### Request
Please retype each record exactly as it stands below.

### Exercise inputs

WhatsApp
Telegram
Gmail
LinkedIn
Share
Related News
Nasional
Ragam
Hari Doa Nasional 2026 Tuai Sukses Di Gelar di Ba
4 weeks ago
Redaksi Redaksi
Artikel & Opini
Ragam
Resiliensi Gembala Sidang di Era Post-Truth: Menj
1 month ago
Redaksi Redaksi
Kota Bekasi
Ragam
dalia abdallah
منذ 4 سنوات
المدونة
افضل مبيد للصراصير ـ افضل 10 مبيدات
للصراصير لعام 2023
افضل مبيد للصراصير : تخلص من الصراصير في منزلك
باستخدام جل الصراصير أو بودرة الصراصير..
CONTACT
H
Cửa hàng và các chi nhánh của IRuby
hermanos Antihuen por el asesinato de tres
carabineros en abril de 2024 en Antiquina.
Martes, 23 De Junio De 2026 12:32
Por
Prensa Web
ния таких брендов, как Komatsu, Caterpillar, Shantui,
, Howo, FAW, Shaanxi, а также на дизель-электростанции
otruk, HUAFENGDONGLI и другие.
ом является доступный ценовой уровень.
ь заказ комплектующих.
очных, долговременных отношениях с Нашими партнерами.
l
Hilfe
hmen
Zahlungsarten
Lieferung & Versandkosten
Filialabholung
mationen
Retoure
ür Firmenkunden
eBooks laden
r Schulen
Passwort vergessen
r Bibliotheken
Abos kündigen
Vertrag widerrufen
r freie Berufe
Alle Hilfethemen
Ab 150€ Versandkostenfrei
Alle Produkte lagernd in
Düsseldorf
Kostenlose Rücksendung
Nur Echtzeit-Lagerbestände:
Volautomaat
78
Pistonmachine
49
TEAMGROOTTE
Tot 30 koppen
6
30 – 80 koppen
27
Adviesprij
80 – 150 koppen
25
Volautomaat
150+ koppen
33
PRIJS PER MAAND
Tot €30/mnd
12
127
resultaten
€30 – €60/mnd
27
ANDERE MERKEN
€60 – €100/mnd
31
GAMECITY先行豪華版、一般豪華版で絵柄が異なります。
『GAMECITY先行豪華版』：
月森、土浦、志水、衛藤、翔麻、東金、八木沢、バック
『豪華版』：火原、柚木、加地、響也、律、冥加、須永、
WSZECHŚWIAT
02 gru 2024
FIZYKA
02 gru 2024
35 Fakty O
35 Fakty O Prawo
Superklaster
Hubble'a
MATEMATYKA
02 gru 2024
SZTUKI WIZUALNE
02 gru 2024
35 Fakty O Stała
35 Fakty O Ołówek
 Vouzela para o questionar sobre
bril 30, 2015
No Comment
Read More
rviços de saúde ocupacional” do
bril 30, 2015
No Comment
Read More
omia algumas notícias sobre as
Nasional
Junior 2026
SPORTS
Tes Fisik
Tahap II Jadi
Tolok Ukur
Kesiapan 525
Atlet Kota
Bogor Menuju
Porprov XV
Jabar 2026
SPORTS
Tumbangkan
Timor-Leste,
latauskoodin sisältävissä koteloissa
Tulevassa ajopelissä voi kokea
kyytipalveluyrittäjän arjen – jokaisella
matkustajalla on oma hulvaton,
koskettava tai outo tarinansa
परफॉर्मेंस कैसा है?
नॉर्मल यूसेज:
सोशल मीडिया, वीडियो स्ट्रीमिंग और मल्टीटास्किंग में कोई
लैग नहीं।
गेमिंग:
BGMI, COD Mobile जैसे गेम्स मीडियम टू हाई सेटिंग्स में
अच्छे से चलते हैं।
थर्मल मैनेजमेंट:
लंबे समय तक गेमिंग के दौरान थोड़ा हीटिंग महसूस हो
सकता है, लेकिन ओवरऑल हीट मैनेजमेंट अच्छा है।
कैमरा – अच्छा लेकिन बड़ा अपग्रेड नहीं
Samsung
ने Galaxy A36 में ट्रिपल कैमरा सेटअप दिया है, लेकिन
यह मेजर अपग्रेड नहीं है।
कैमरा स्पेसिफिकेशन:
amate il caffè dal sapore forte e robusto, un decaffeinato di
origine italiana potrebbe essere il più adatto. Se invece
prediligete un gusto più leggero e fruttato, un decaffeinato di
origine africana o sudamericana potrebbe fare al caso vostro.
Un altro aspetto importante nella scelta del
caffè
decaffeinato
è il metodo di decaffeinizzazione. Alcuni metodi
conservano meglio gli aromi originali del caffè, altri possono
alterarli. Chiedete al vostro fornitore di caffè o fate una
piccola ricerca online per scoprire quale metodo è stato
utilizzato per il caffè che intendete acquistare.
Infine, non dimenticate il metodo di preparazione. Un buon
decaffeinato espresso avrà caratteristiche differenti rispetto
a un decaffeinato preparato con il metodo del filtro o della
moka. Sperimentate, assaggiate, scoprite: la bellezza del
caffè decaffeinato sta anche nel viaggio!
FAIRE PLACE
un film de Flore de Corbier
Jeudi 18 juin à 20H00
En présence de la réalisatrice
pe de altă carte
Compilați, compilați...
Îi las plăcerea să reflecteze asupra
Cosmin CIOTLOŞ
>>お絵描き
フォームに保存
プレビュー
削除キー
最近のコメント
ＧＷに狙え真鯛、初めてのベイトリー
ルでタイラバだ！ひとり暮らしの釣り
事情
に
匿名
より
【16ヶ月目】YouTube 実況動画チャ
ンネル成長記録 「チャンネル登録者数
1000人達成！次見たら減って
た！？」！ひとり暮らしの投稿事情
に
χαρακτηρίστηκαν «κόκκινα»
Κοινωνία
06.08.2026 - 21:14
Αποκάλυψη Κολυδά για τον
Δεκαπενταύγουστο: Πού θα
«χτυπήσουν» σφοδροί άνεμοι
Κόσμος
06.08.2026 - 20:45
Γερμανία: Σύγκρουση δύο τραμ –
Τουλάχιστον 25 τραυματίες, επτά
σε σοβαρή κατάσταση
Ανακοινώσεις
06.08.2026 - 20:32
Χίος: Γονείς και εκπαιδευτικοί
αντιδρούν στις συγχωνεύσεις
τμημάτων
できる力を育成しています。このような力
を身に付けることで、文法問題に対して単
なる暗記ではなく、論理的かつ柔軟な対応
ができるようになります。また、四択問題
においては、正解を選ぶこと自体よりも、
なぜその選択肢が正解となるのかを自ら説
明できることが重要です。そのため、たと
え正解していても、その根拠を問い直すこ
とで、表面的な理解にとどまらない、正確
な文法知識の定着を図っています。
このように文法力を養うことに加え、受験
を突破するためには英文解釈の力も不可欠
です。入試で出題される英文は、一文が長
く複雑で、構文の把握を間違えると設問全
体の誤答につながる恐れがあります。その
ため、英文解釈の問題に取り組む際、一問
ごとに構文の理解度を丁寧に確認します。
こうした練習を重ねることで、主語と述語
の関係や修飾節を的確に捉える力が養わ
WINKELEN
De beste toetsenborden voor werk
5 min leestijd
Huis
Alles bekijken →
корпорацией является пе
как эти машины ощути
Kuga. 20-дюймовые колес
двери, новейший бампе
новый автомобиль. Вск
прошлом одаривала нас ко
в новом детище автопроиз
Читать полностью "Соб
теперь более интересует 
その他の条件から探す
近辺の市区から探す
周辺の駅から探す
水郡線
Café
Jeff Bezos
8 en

### Expected answer
WhatsApp
Telegram
Gmail
LinkedIn
Share
Related News
Nasional
Ragam
Hari Doa Nasional 2026 Tuai Sukses Di Gelar di Ba
4 weeks ago
Redaksi Redaksi
Artikel & Opini
Ragam
Resiliensi Gembala Sidang di Era Post-Truth: Menj
1 month ago
Redaksi Redaksi
Kota Bekasi
Ragam
dalia abdallah
منذ 4 سنوات
المدونة
افضل مبيد للصراصير ـ افضل 10 مبيدات
للصراصير لعام 2023
افضل مبيد للصراصير : تخلص من الصراصير في منزلك
باستخدام جل الصراصير أو بودرة الصراصير..
CONTACT
H
Cửa hàng và các chi nhánh của IRuby
hermanos Antihuen por el asesinato de tres
carabineros en abril de 2024 en Antiquina.
Martes, 23 De Junio De 2026 12:32
Por
Prensa Web
ния таких брендов, как Komatsu, Caterpillar, Shantui,
, Howo, FAW, Shaanxi, а также на дизель-электростанции
otruk, HUAFENGDONGLI и другие.
ом является доступный ценовой уровень.
ь заказ комплектующих.
очных, долговременных отношениях с Нашими партнерами.
l
Hilfe
hmen
Zahlungsarten
Lieferung & Versandkosten
Filialabholung
mationen
Retoure
ür Firmenkunden
eBooks laden
r Schulen
Passwort vergessen
r Bibliotheken
Abos kündigen
Vertrag widerrufen
r freie Berufe
Alle Hilfethemen
Ab 150€ Versandkostenfrei
Alle Produkte lagernd in
Düsseldorf
Kostenlose Rücksendung
Nur Echtzeit-Lagerbestände:
Volautomaat
78
Pistonmachine
49
TEAMGROOTTE
Tot 30 koppen
6
30 – 80 koppen
27
Adviesprij
80 – 150 koppen
25
Volautomaat
150+ koppen
33
PRIJS PER MAAND
Tot €30/mnd
12
127
resultaten
€30 – €60/mnd
27
ANDERE MERKEN
€60 – €100/mnd
31
GAMECITY先行豪華版、一般豪華版で絵柄が異なります。
『GAMECITY先行豪華版』：
月森、土浦、志水、衛藤、翔麻、東金、八木沢、バック
『豪華版』：火原、柚木、加地、響也、律、冥加、須永、
WSZECHŚWIAT
02 gru 2024
FIZYKA
02 gru 2024
35 Fakty O
35 Fakty O Prawo
Superklaster
Hubble'a
MATEMATYKA
02 gru 2024
SZTUKI WIZUALNE
02 gru 2024
35 Fakty O Stała
35 Fakty O Ołówek
 Vouzela para o questionar sobre
bril 30, 2015
No Comment
Read More
rviços de saúde ocupacional” do
bril 30, 2015
No Comment
Read More
omia algumas notícias sobre as
Nasional
Junior 2026
SPORTS
Tes Fisik
Tahap II Jadi
Tolok Ukur
Kesiapan 525
Atlet Kota
Bogor Menuju
Porprov XV
Jabar 2026
SPORTS
Tumbangkan
Timor-Leste,
latauskoodin sisältävissä koteloissa
Tulevassa ajopelissä voi kokea
kyytipalveluyrittäjän arjen – jokaisella
matkustajalla on oma hulvaton,
koskettava tai outo tarinansa
परफॉर्मेंस कैसा है?
नॉर्मल यूसेज:
सोशल मीडिया, वीडियो स्ट्रीमिंग और मल्टीटास्किंग में कोई
लैग नहीं।
गेमिंग:
BGMI, COD Mobile जैसे गेम्स मीडियम टू हाई सेटिंग्स में
अच्छे से चलते हैं।
थर्मल मैनेजमेंट:
लंबे समय तक गेमिंग के दौरान थोड़ा हीटिंग महसूस हो
सकता है, लेकिन ओवरऑल हीट मैनेजमेंट अच्छा है।
कैमरा – अच्छा लेकिन बड़ा अपग्रेड नहीं
Samsung
ने Galaxy A36 में ट्रिपल कैमरा सेटअप दिया है, लेकिन
यह मेजर अपग्रेड नहीं है।
कैमरा स्पेसिफिकेशन:
amate il caffè dal sapore forte e robusto, un decaffeinato di
origine italiana potrebbe essere il più adatto. Se invece
prediligete un gusto più leggero e fruttato, un decaffeinato di
origine africana o sudamericana potrebbe fare al caso vostro.
Un altro aspetto importante nella scelta del
caffè
decaffeinato
è il metodo di decaffeinizzazione. Alcuni metodi
conservano meglio gli aromi originali del caffè, altri possono
alterarli. Chiedete al vostro fornitore di caffè o fate una
piccola ricerca online per scoprire quale metodo è stato
utilizzato per il caffè che intendete acquistare.
Infine, non dimenticate il metodo di preparazione. Un buon
decaffeinato espresso avrà caratteristiche differenti rispetto
a un decaffeinato preparato con il metodo del filtro o della
moka. Sperimentate, assaggiate, scoprite: la bellezza del
caffè decaffeinato sta anche nel viaggio!
FAIRE PLACE
un film de Flore de Corbier
Jeudi 18 juin à 20H00
En présence de la réalisatrice
pe de altă carte
Compilați, compilați...
Îi las plăcerea să reflecteze asupra
Cosmin CIOTLOŞ
>>お絵描き
フォームに保存
プレビュー
削除キー
最近のコメント
ＧＷに狙え真鯛、初めてのベイトリー
ルでタイラバだ！ひとり暮らしの釣り
事情
に
匿名
より
【16ヶ月目】YouTube 実況動画チャ
ンネル成長記録 「チャンネル登録者数
1000人達成！次見たら減って
た！？」！ひとり暮らしの投稿事情
に
χαρακτηρίστηκαν «κόκκινα»
Κοινωνία
06.08.2026 - 21:14
Αποκάλυψη Κολυδά για τον
Δεκαπενταύγουστο: Πού θα
«χτυπήσουν» σφοδροί άνεμοι
Κόσμος
06.08.2026 - 20:45
Γερμανία: Σύγκρουση δύο τραμ –
Τουλάχιστον 25 τραυματίες, επτά
σε σοβαρή κατάσταση
Ανακοινώσεις
06.08.2026 - 20:32
Χίος: Γονείς και εκπαιδευτικοί
αντιδρούν στις συγχωνεύσεις
τμημάτων
できる力を育成しています。このような力
を身に付けることで、文法問題に対して単
なる暗記ではなく、論理的かつ柔軟な対応
ができるようになります。また、四択問題
においては、正解を選ぶこと自体よりも、
なぜその選択肢が正解となるのかを自ら説
明できることが重要です。そのため、たと
え正解していても、その根拠を問い直すこ
とで、表面的な理解にとどまらない、正確
な文法知識の定着を図っています。
このように文法力を養うことに加え、受験
を突破するためには英文解釈の力も不可欠
です。入試で出題される英文は、一文が長
く複雑で、構文の把握を間違えると設問全
体の誤答につながる恐れがあります。その
ため、英文解釈の問題に取り組む際、一問
ごとに構文の理解度を丁寧に確認します。
こうした練習を重ねることで、主語と述語
の関係や修飾節を的確に捉える力が養わ
WINKELEN
De beste toetsenborden voor werk
5 min leestijd
Huis
Alles bekijken →
корпорацией является пе
как эти машины ощути
Kuga. 20-дюймовые колес
двери, новейший бампе
новый автомобиль. Вск
прошлом одаривала нас ко
в новом детище автопроиз
Читать полностью "Соб
теперь более интересует 
その他の条件から探す
近辺の市区から探す
周辺の駅から探す
水郡線
Café
Jeff Bezos
8 en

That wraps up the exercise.